Federer’s fitness coach Pierre Paganini revealed that the legendary star is still racing against the clock to be ready to play at his final tournament.
“He will probably decide at the last minute (whether he will play),” Paganini told Blick.
“He’s trained to have as much information as possible about whether it’s a good idea or not. I’m excited.”
Federer’s coach Severin Luthi admitted that Federer was hoping to play a singles or a doubles at the event.
“It’s not final yet, but he trained hard last week and is training again this week,” Luthi also told Blick.
“His goal is to play anything – be it singles or doubles, we’ll have to see, but his goal is still to play at the Laver Cup – absolutely. We have three hours in the morning. Trained and in I still have two hours of training in the afternoon, I want to do my job well there.”
Paganini said the retirement was not surprising, revealing that Federer has been considering calling the end of his career since July.
“It’s about a person and the very personal decision not to play professional tennis anymore,” Paganini said of whether he advised Federer to retire.
: We trainers are companions, lived with him, had everyday conversations, gave feedback. But of course at some point you felt the direction it was going.
“That was an emotional moment. It is talked about soberly. But at the same time you feel in every fiber that it is an extremely emotional subject. It is a decision that a player does not make ten times in his life, but exactly once.
“That’s where the emotions come in, and you feel that there is a person behind the tennis player. Roger has deep emotions and he can show them. That is beautiful.”
The tennis world soon paid tribute to Federer when he announced his departure from the sport, including his biggest rivals in Nadal and Djokovic.
“I wish this day never came,” Nadal tweeted.

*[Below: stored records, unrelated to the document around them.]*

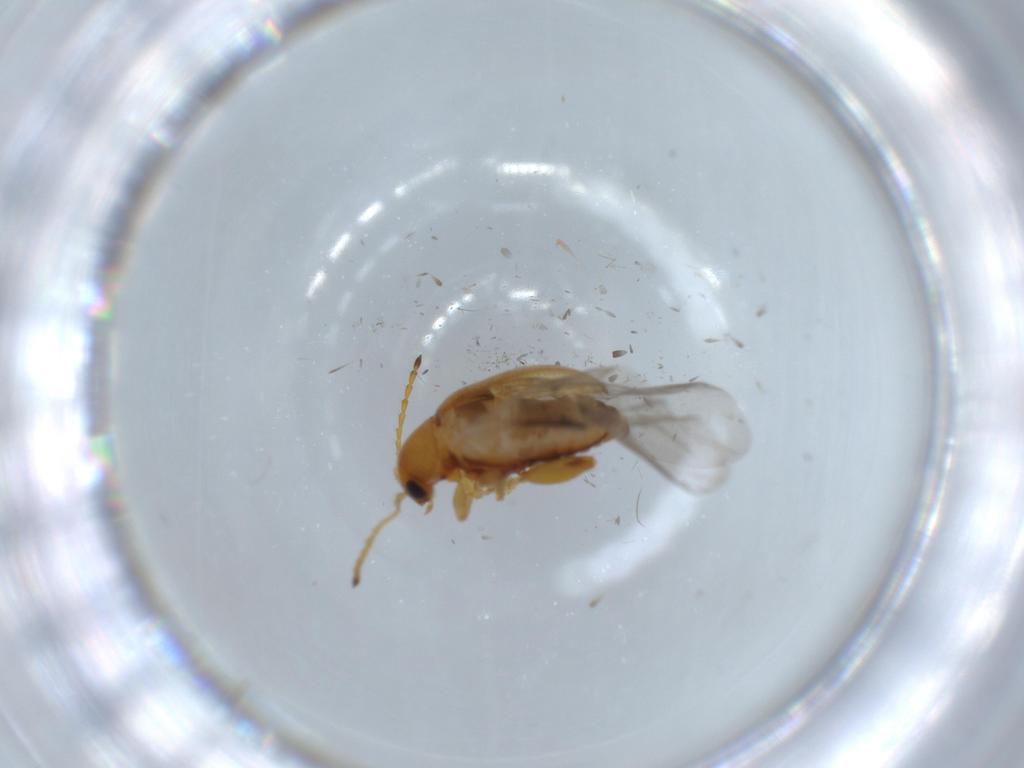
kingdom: Animalia
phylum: Arthropoda
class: Insecta
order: Coleoptera
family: Chrysomelidae
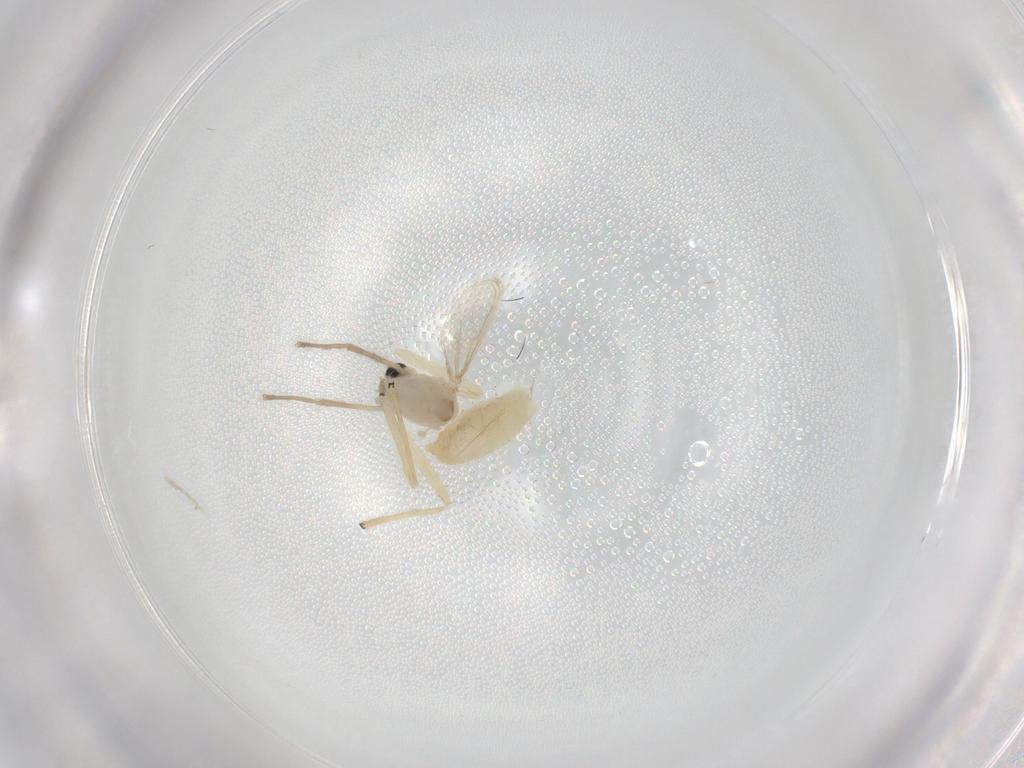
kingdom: Animalia
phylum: Arthropoda
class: Insecta
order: Diptera
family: Chironomidae
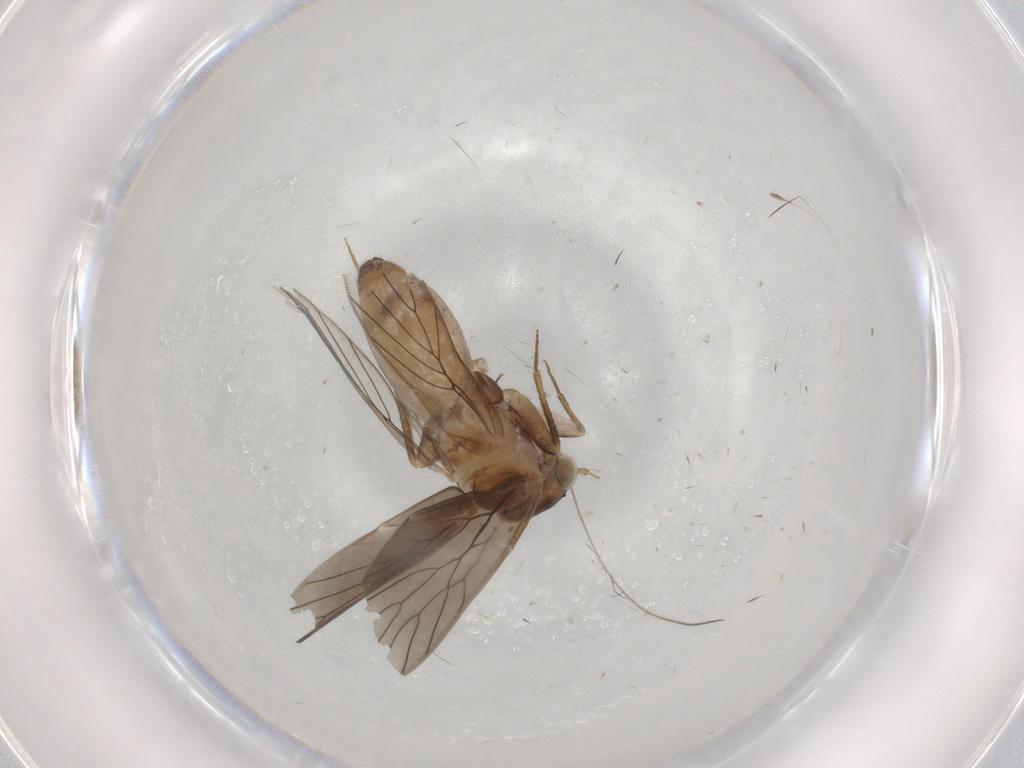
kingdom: Animalia
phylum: Arthropoda
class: Insecta
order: Psocodea
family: Lepidopsocidae
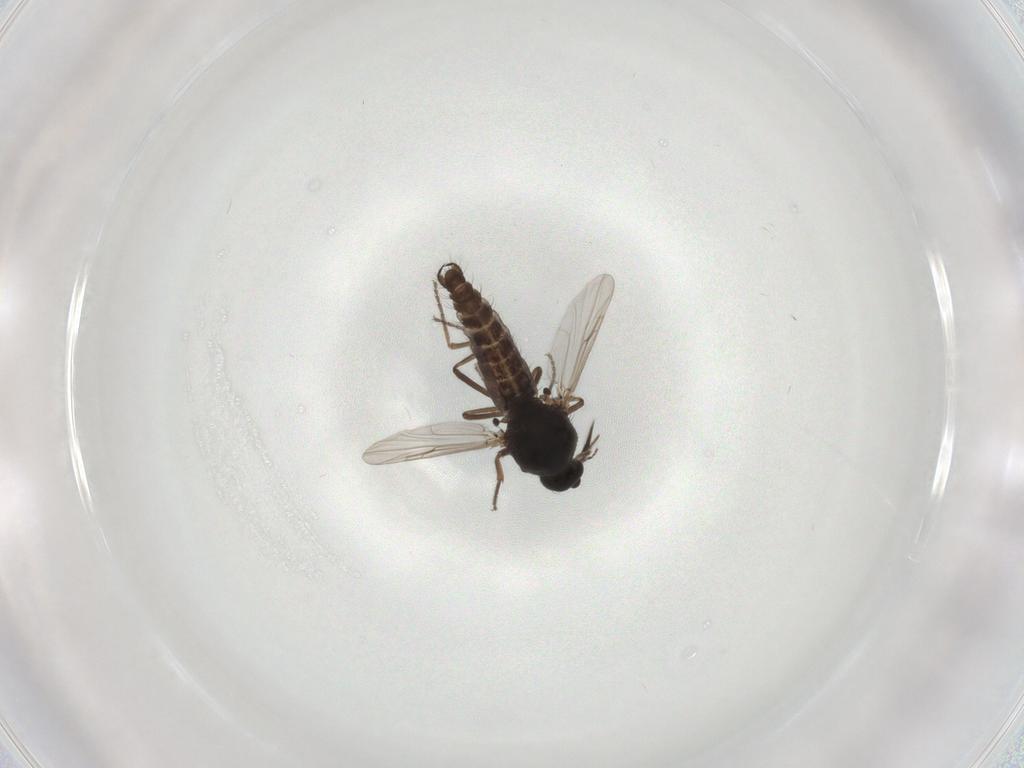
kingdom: Animalia
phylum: Arthropoda
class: Insecta
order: Diptera
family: Ceratopogonidae
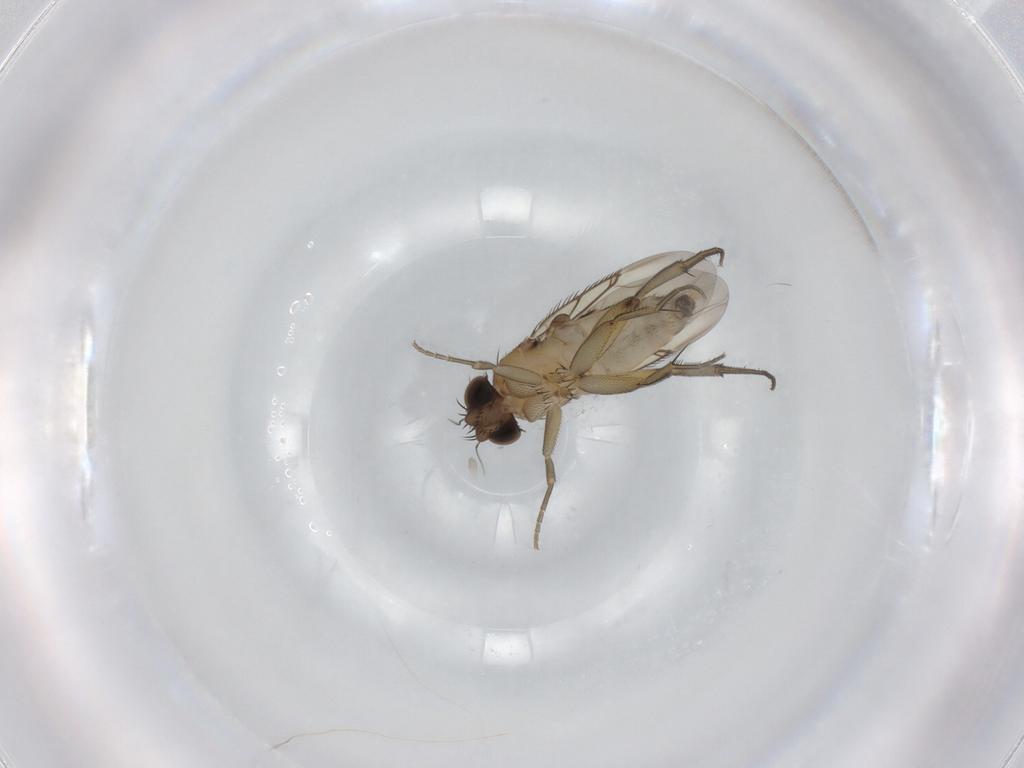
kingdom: Animalia
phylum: Arthropoda
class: Insecta
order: Diptera
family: Phoridae
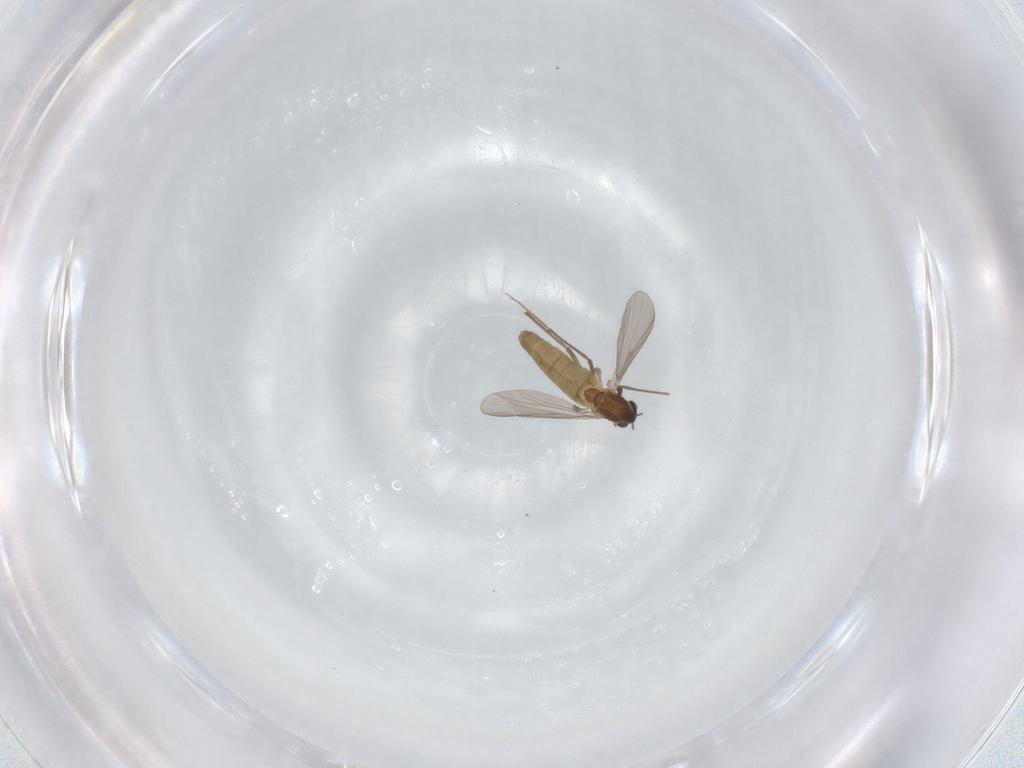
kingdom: Animalia
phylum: Arthropoda
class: Insecta
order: Diptera
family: Chironomidae
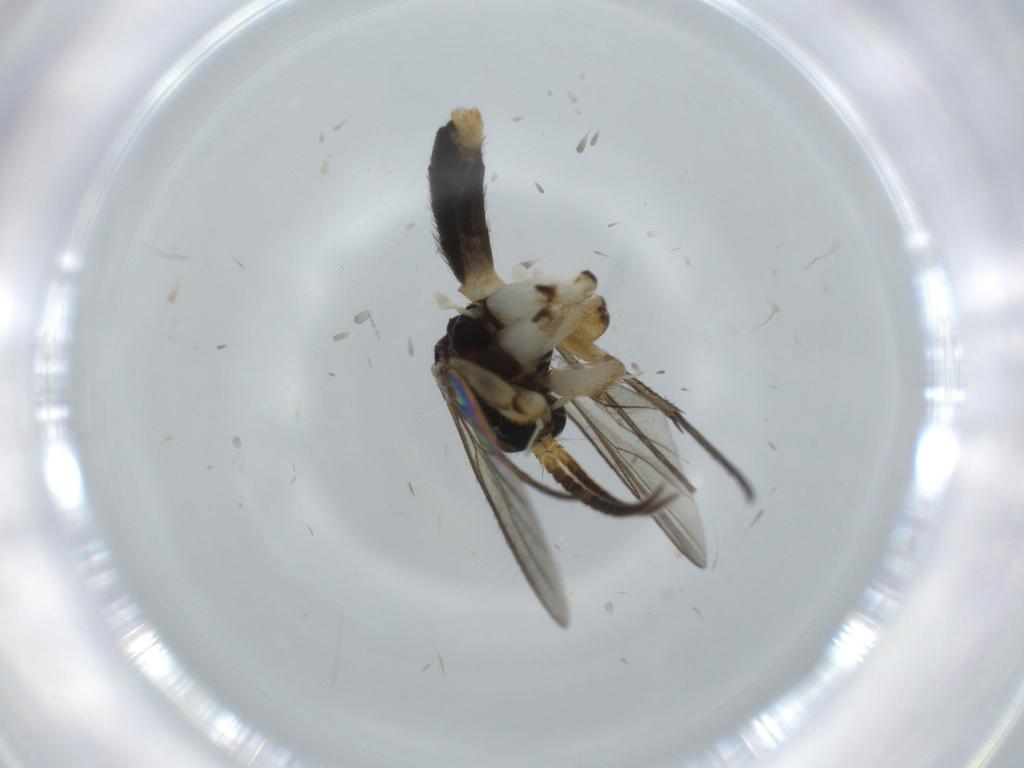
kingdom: Animalia
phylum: Arthropoda
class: Insecta
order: Diptera
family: Cecidomyiidae
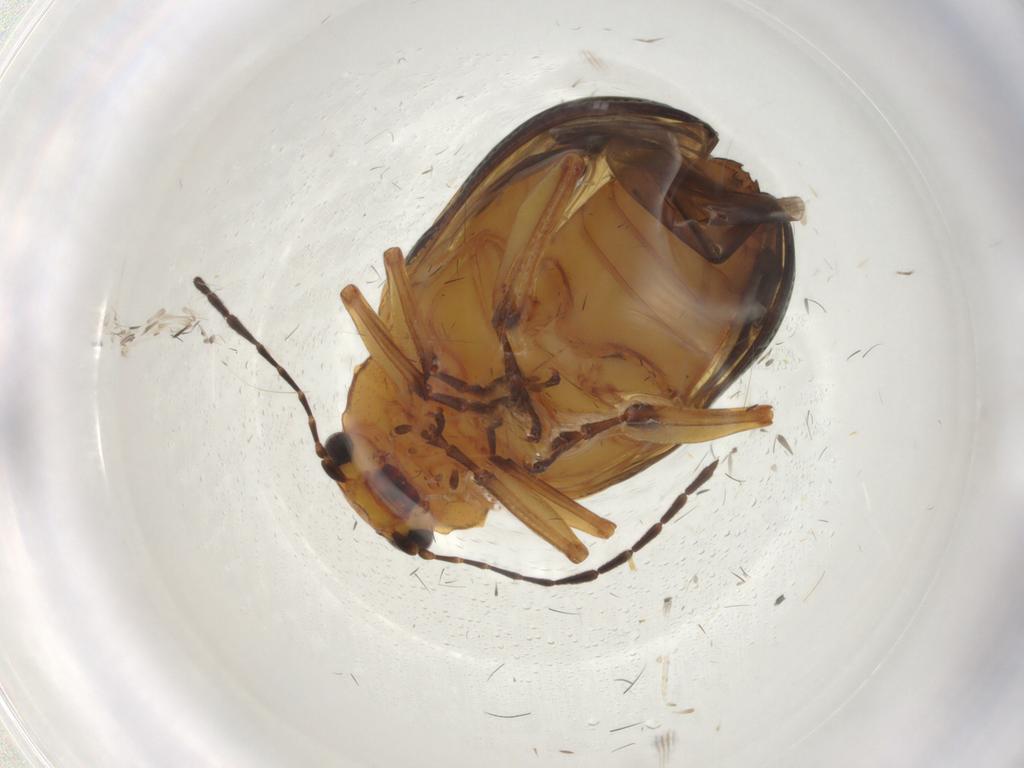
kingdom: Animalia
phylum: Arthropoda
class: Insecta
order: Coleoptera
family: Chrysomelidae
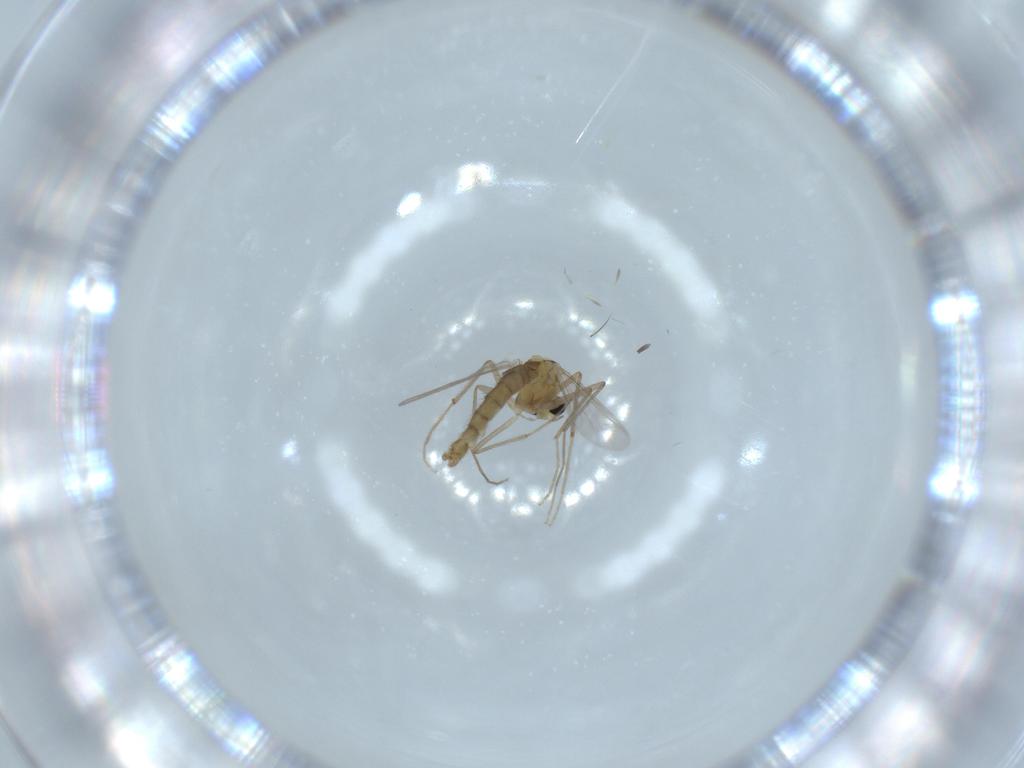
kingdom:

“It’s a sad day for me personally and for sports around the world. It was a pleasure, but also an honor and a privilege to share all these years with you, to live so many great moments on and off the pitch.
Djokovic added: “Your career has set the tone for what it means to achieve excellence and lead with integrity and poise.
“It’s an honor to know you on and off the track, and for many years to come.”
Federer won the last of his Slam titles at the 2018 Australian Open and last played in a major final at Wimbledon three years ago, losing to Djokovic despite having two championship points.